In a nameless village on the Mississippi River, the antique dealer and smuggler Lalji has the springs of his boat charged. The village is surrounded by calories, in the form of wheat fields, and he doesn't want to attract unnecessary attention. Therefore, Lalji is neither impressed by a begging child nor by a subsequent request for recharging, but gets the owner to feed the starving genetic mules, which were used to raise the feathers, again.

Lalji risks traveling further upstream than usual. His chess partner, and buyer of smuggled grain, Shriram hired him to smuggle a calorie man, an old geneticist, downstream to New Orleans. Since he is not carrying any contraband, he only has to hold back his trigger-happy helper Creo.

reception

Adam Roberts describes the book in his review for the Guardian as about "100 pages too long", but at the same time the book manages to stimulate thought and it is vividly remembered.

Awards

The author's debut novel has received numerous awards. The book won three of the most important prizes in 2010: it won the Hugo Award (shared with The City & the City ), the Nebula Award for Best Novel and the Locus Award in the first novel category.
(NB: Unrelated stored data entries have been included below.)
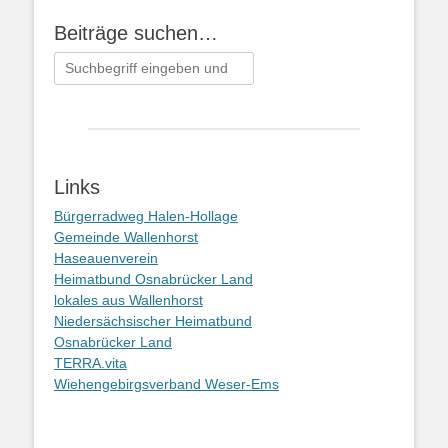
Beiträge suchen…
Suchen
nach:
Links
Bürgerradweg Halen-Hollage
Gemeinde Wallenhorst
Haseauenverein
Heimatbund Osnabrücker Land
lokales aus Wallenhorst
Niedersächsischer Heimatbund
Osnabrücker Land
TERRA.vita
Wiehengebirgsverband Weser-Ems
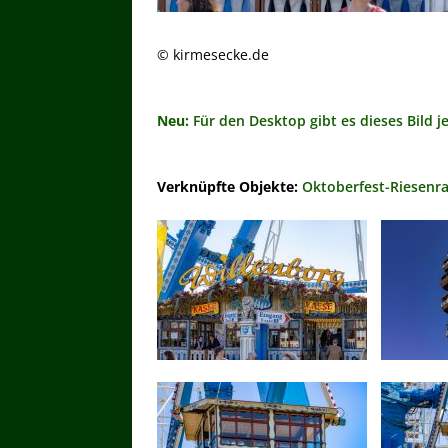
© kirmesecke.de
Neu:
Für den Desktop gibt es dieses Bild j
Verknüpfte Objekte:
Oktoberfest-Riesenra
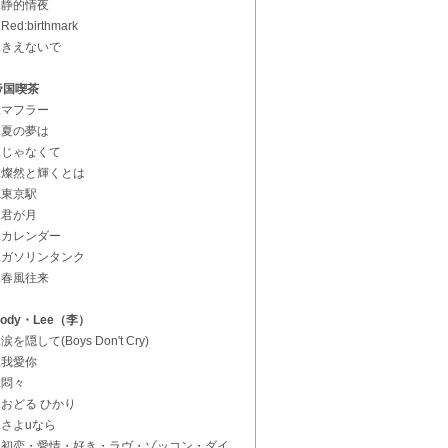
5.静的情夜
.Red:birthmark
7.きえないで
帝国喫茶
1.マフラー
2.夏の夢は
3.じゃなくて
4.燦然と輝くとは
5.東京駅
6.君が月
7.カレンダー
8.ガソリンタンク
9.春風往来
Cody・Lee（李）
.涙を隠して(Boys Don't Cry)
2.我愛你
3.悶々
4.おどる ひかり
5.さよuなら
6.初恋・愛情・好き・ラヴ・ゾッコン・ダイ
It also received the Compton Crook Award and the John W. Campbell Memorial Award for Best Science Fiction Novel . The translations were also awarded, the German translation won the Kurd-Laßwitz-Preis 2012 as the best foreign work, the Japanese the Seiun-Preis , the French the Grand Prix de l'Imaginaire , the Prix ​​Une autre Terre and the Prix ​​Bob Morane as well the Spanish the Premio Ignotus .

literature

expenditure

Secondary literature

  • Casper Bruun Jensen: Wound-up worlds and The Wind-up Girl: on the anthropology of climate change and climate fiction , in: Tapuya: Latin American Science, Technology and Society, 1st volume, 1st edition (2017), p. 186-200.
  • Sean Donnelly: Peak Oil Imagining in Cormac McCarthy's The Road and Paolo Bacigalupi's The Windup Girl , in: English Academy Review, Volume 31, Edition 2 (October 2014), pp. 156–169
  • Andrew Hageman: The Challenge of Imagining Ecological Futures: Paolo Bacigalupi's The Windup Girl , in: Science Fiction Studies, Volume 39, 2nd Edition (July 2012), pp. 283–303.
  • Derrick King: Biogenetics, The Nation, and Globalization in Paolo Bacigalupi's Critical Dystopias . in: MOSF Journal of Science Fiction, 1st volume, 1st edition (2016)
  • Uwe Neuhold: Biokrieg , in: The Science Fiction Year 2012 , edited by Wolfgang Jeschke , Sascha Mamczak and Sebastian Pirling, Heyne, Munich 2012, pp. 320–323. ISBN 978-3-453-52972-4 .
  • Scott Selisker: “Stutter-Stop Flash-Bulb Strange”: GMOs and the Aesthetics of Scale in Paolo Bacigalupi's The Windup Girl , in: Science Fiction Studies, Volume 42, 3rd Edition (November 2015), pp. 500-518.
  • Juliane Straetz: The Struggle of Being Alive: Laboring Bodies in Paolo Bacigalupi's The Windup Girl , in: Current Objectives of Postgraduate American Studies 18th year, 1st edition (2017)

Web links

Individual evidence

  1. Julie Bosman: Knopf Acquires New Paolo Bacigalupi Novel . In: New York Times online , September 6, 2013. Retrieved January 26, 2019. 
  2. Adam Roberts : The Windup Girl by Paolo Bacigalupi - review . In: The Guardian , December 18, 2010. Retrieved January 26, 2019.